En estos días en que el nombre de Ceuta encabeza los titulares de diarios y noticiarios, anda revuelta mi memoria dando bandazos, como un pájaro que se ha colado accidentalmente en una casa, intentando encontrar palabras y antídotos contra “La tragedia de Ceuta”, que es como ya la llaman los gacetilleros. Pero tengo que reconocer que a mí me duele, tanto por la palabra tragedia asociada a un nombre querido, como por mi obstinado silencio, cuando soy un testigo privilegiado de la memoria de esa ciudad, desde mi exilio madrileño.

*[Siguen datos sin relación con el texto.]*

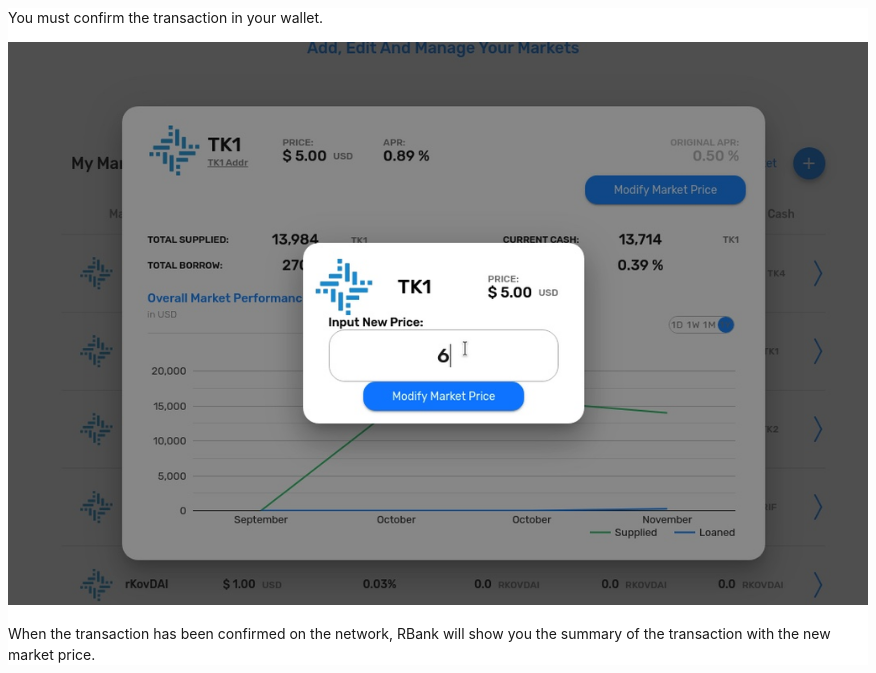You must confirm the transaction in your wallet.

![RBank - CheckTransaction](/assets/img/kb/rbank/CheckTransaction.jpg)

When the transaction has been confirmed on the network, RBank will show you the summary of the transaction with the new market price.
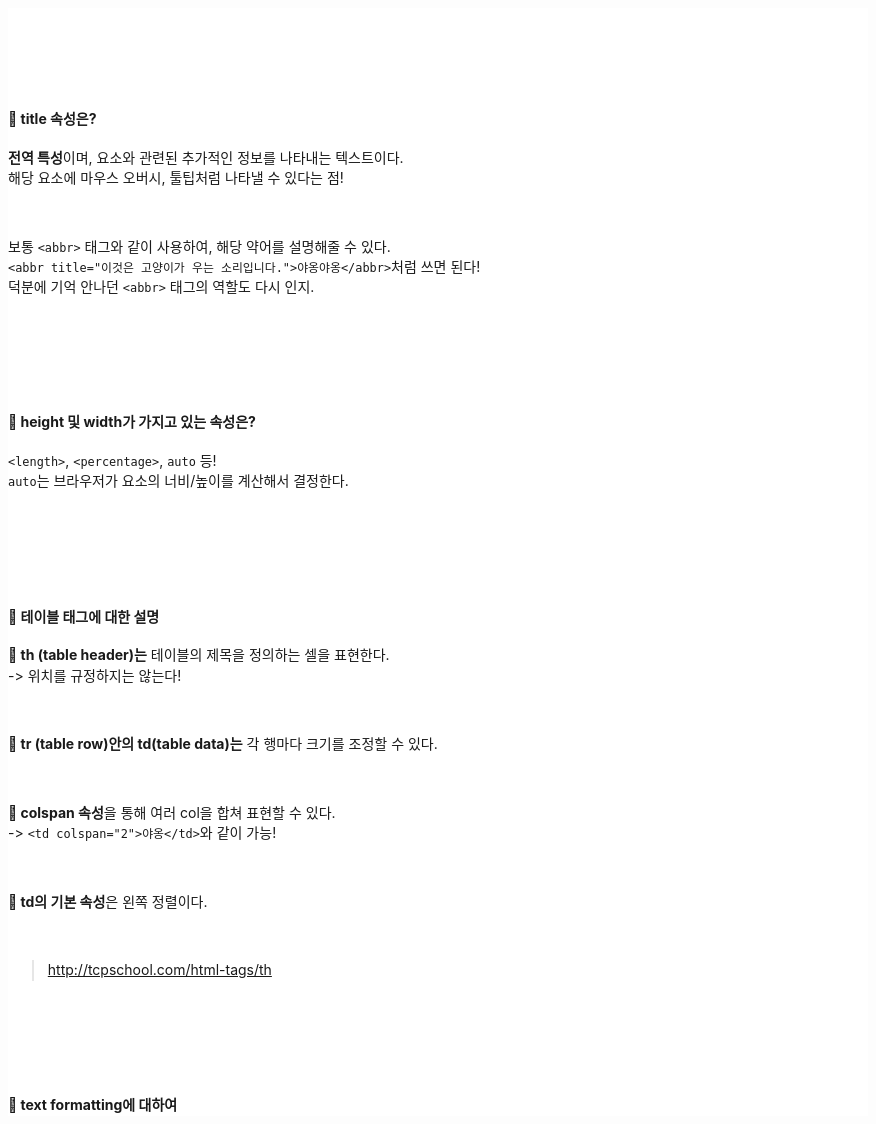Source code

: <br/>
<br/>
<br/>
<br/>

#### 🍊 title 속성은?

**전역 특성**이며, 요소와 관련된 추가적인 정보를 나타내는 텍스트이다.  
해당 요소에 마우스 오버시, 툴팁처럼 나타낼 수 있다는 점!

<br/>

보통 `<abbr>` 태그와 같이 사용하여, 해당 약어를 설명해줄 수 있다.  
`<abbr title="이것은 고양이가 우는 소리입니다.">야옹야옹</abbr>`처럼 쓰면 된다!  
덕분에 기억 안나던 `<abbr>` 태그의 역할도 다시 인지.

<br/>
<br/>
<br/>
<br/>

#### 🍌 height 및 width가 가지고 있는 속성은?

`<length>`, `<percentage>`, `auto` 등!  
`auto`는 브라우저가 요소의 너비/높이를 계산해서 결정한다.

<br/>
<br/>
<br/>
<br/>

#### 🍉 테이블 태그에 대한 설명

**🥄 th (table header)는** 테이블의 제목을 정의하는 셀을 표현한다.  
 -> 위치를 규정하지는 않는다!

<br/>

**🥄 tr (table row)안의 td(table data)는** 각 행마다 크기를 조정할 수 있다.

<br/>

**🥄 colspan 속성**을 통해 여러 col을 합쳐 표현할 수 있다.  
-> `<td colspan="2">야옹</td>`와 같이 가능!

<br/>

**🥄 td의 기본 속성**은 왼쪽 정렬이다.

<br/>

> http://tcpschool.com/html-tags/th

<br/>
<br/>
<br/>
<br/>

#### 🍇 text formatting에 대하여
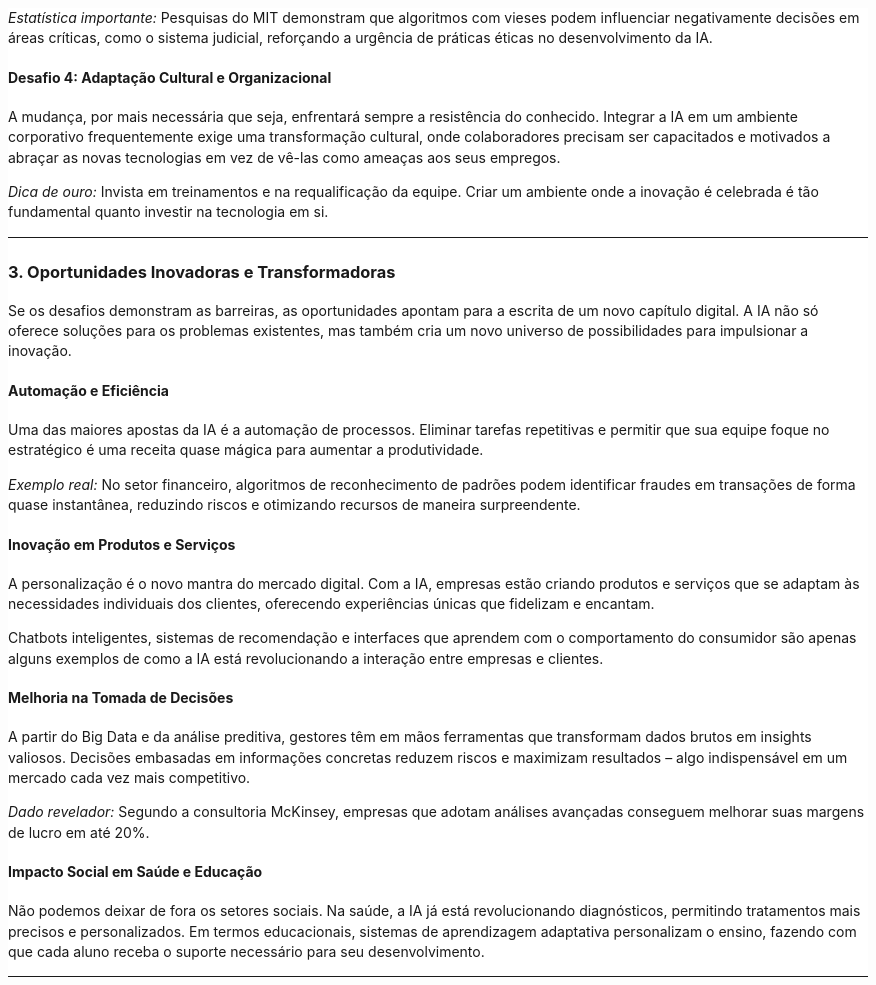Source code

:*Estatística importante:* Pesquisas do MIT demonstram que algoritmos com vieses podem influenciar negativamente decisões em áreas críticas, como o sistema judicial, reforçando a urgência de práticas éticas no desenvolvimento da IA.

#### Desafio 4: Adaptação Cultural e Organizacional

A mudança, por mais necessária que seja, enfrentará sempre a resistência do conhecido. Integrar a IA em um ambiente corporativo frequentemente exige uma transformação cultural, onde colaboradores precisam ser capacitados e motivados a abraçar as novas tecnologias em vez de vê-las como ameaças aos seus empregos.

*Dica de ouro:* Invista em treinamentos e na requalificação da equipe. Criar um ambiente onde a inovação é celebrada é tão fundamental quanto investir na tecnologia em si.

---

### 3. Oportunidades Inovadoras e Transformadoras

Se os desafios demonstram as barreiras, as oportunidades apontam para a escrita de um novo capítulo digital. A IA não só oferece soluções para os problemas existentes, mas também cria um novo universo de possibilidades para impulsionar a inovação.

#### Automação e Eficiência

Uma das maiores apostas da IA é a automação de processos. Eliminar tarefas repetitivas e permitir que sua equipe foque no estratégico é uma receita quase mágica para aumentar a produtividade.

*Exemplo real:* No setor financeiro, algoritmos de reconhecimento de padrões podem identificar fraudes em transações de forma quase instantânea, reduzindo riscos e otimizando recursos de maneira surpreendente.

#### Inovação em Produtos e Serviços

A personalização é o novo mantra do mercado digital. Com a IA, empresas estão criando produtos e serviços que se adaptam às necessidades individuais dos clientes, oferecendo experiências únicas que fidelizam e encantam.

Chatbots inteligentes, sistemas de recomendação e interfaces que aprendem com o comportamento do consumidor são apenas alguns exemplos de como a IA está revolucionando a interação entre empresas e clientes.

#### Melhoria na Tomada de Decisões

A partir do Big Data e da análise preditiva, gestores têm em mãos ferramentas que transformam dados brutos em insights valiosos. Decisões embasadas em informações concretas reduzem riscos e maximizam resultados – algo indispensável em um mercado cada vez mais competitivo.

*Dado revelador:* Segundo a consultoria McKinsey, empresas que adotam análises avançadas conseguem melhorar suas margens de lucro em até 20%.

#### Impacto Social em Saúde e Educação

Não podemos deixar de fora os setores sociais. Na saúde, a IA já está revolucionando diagnósticos, permitindo tratamentos mais precisos e personalizados. Em termos educacionais, sistemas de aprendizagem adaptativa personalizam o ensino, fazendo com que cada aluno receba o suporte necessário para seu desenvolvimento.

---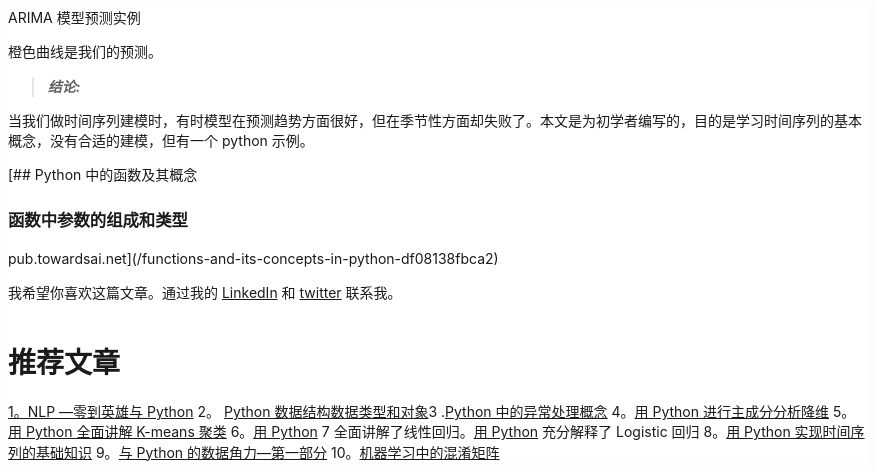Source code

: ARIMA 模型预测实例

橙色曲线是我们的预测。

> ***结论:***

当我们做时间序列建模时，有时模型在预测趋势方面很好，但在季节性方面却失败了。本文是为初学者编写的，目的是学习时间序列的基本概念，没有合适的建模，但有一个 python 示例。

[](/functions-and-its-concepts-in-python-df08138fbca2) [## Python 中的函数及其概念

### 函数中参数的组成和类型

pub.towardsai.net](/functions-and-its-concepts-in-python-df08138fbca2) 

我希望你喜欢这篇文章。通过我的 [LinkedIn](https://www.linkedin.com/in/data-scientist-95040a1ab/) 和 [twitter](https://twitter.com/amitprius) 联系我。

# 推荐文章

[1。NLP —零到英雄与 Python](https://medium.com/towards-artificial-intelligence/nlp-zero-to-hero-with-python-2df6fcebff6e?sk=2231d868766e96b13d1e9d7db6064df1)
2。 [Python 数据结构数据类型和对象](https://medium.com/towards-artificial-intelligence/python-data-structures-data-types-and-objects-244d0a86c3cf?sk=42f4b462499f3fc3a160b21e2c94dba6)3 .[Python 中的异常处理概念](/exception-handling-concepts-in-python-4d5116decac3?source=friends_link&sk=a0ed49d9fdeaa67925eac34ecb55ea30)
4。[用 Python 进行主成分分析降维](/principal-component-analysis-in-dimensionality-reduction-with-python-1a613006d531?source=friends_link&sk=3ed0671fdc04ba395dd36478bcea8a55)
5。[用 Python 全面讲解 K-means 聚类](https://medium.com/towards-artificial-intelligence/fully-explained-k-means-clustering-with-python-e7caa573176a?source=friends_link&sk=9c5c613ceb10f2d203712634f3b6fb28)
6。[用 Python](https://medium.com/towards-artificial-intelligence/fully-explained-linear-regression-with-python-fe2b313f32f3?source=friends_link&sk=53c91a2a51347ec2d93f8222c0e06402)
7 全面讲解了线性回归。[用 Python](https://medium.com/towards-artificial-intelligence/fully-explained-logistic-regression-with-python-f4a16413ddcd?source=friends_link&sk=528181f15a44e48ea38fdd9579241a78)
充分解释了 Logistic 回归 8。[用 Python 实现时间序列的基础知识](https://medium.com/towards-artificial-intelligence/basic-of-time-series-with-python-a2f7cb451a76?source=friends_link&sk=09d77be2d6b8779973e41ab54ebcf6c5)
9。[与 Python 的数据角力—第一部分](/data-wrangling-with-python-part-1-969e3cc81d69?source=friends_link&sk=9c3649cf20f31a5c9ead51c50c89ba0b)
10。[机器学习中的混淆矩阵](https://medium.com/analytics-vidhya/confusion-matrix-in-machine-learning-91b6e2b3f9af?source=friends_link&sk=11c6531da0bab7b504d518d02746d4cc)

No deja de ser una pasmosa coincidencia que el himno de la “Perla del Mediterráneo” incluya los agoreros y patéticos versos: “cuantos a tus playas llegan, encuentran aquí su hogar”. Tiembla el alma ética que pueda quedarnos a estas alturas de travesía vital, por la espeluznante paradoja que encierran esos dos versos, contrastados con las muertes que acaban de producirse en Ceuta, en su playa fronteriza del Tarajal. Aunque claro, algo más adelante, precisa el autor del himno: “No existe rincón de España, que en ti no forme su nido”, con lo cual, queda claro, que sólo los que llegan del norte son los bien recibidos. Nada dice el himno de los africanos que quieren pasar por Ceuta para adentrarse en la vieja y egoísta Europa.
En este mismo orden de significados, habría que considerar que “la madre de todos”, si en realidad lo fuera, no diferenciaría por el color de su piel, ni por la dirección de su viaje, a unos hijos de otros. Los versos “Triste y doliente en la guerra, y en la paz acogedora, como la nativa tierra” nos colocan ante la tesitura moral de preguntarnos, ¿vive Ceuta, actualmente, en paz o en guerra? Porque más triste y doliente no puede ser el estado emocional asociado a la ciudad autónoma, tras la bien llamada “Tragedia de Ceuta”.
Pero lo que más patético resulta de este gran guiñol indeseable, es la hipocresía, el partidismo con que se está tratando a estos ¿quince? seres humanos que han perdido sus vidas, buscando una existencia más próspera, allende sus hogares, al norte, donde se sueña con que todo el monte es orégano, tierra de promisión, y brotan miel y leche por sus cuernos de la abundancia. Que la muerte de unos seres humanos sirva como argumento arrojadizo para embestir al rival político, y así beneficiarse en las próximas elecciones; o peor aún, para caer en las garras de las tertulias mediáticas, o en los púlpitos periodísticos más amarillistas, resulta tan condenable como apretar el gatillo en la playa fronteriza de Ceuta.
Mis recuerdos de la playa del Tarajal están asociados tanto a los gozosos baños que tomábamos la familia, algunas tardes de verano, cuando aún éramos niños; como a un bar que había al otro lado de la carretera de Marruecos, que creo que entonces se llamaba “El espigón”. Allí servían unas famosas raciones de “pajaritos fritos” que le encantaban a mi padre, pero que yo nunca quise probar, porque –aún siendo niño– me parecía una barbaridad aquello de matar, freír, y además –peor aún– comerse algo tan delicado y poético como un pajarito. ¿Será que se siguen sirviendo y comiendo estas asesinas raciones en aquella orilla tarajalera de mi infancia, y yo aquí, sin saberlo?
Foto: Julio Vizcaíno Morales
* La letra del himno es de Luis García Rodríguez, y la música de Ángel García Ruiz y Matilde Tavera. Fue estrenado en el Teatro Cervantes el 5 de agosto de 1934, ejecutándose por la Orquesta Sinfónica con la cooperación de la Banda del Tercio y la Masa Coral. Declarado oficial por el ayuntamiento de la ciudad, el 24 del mismo mes.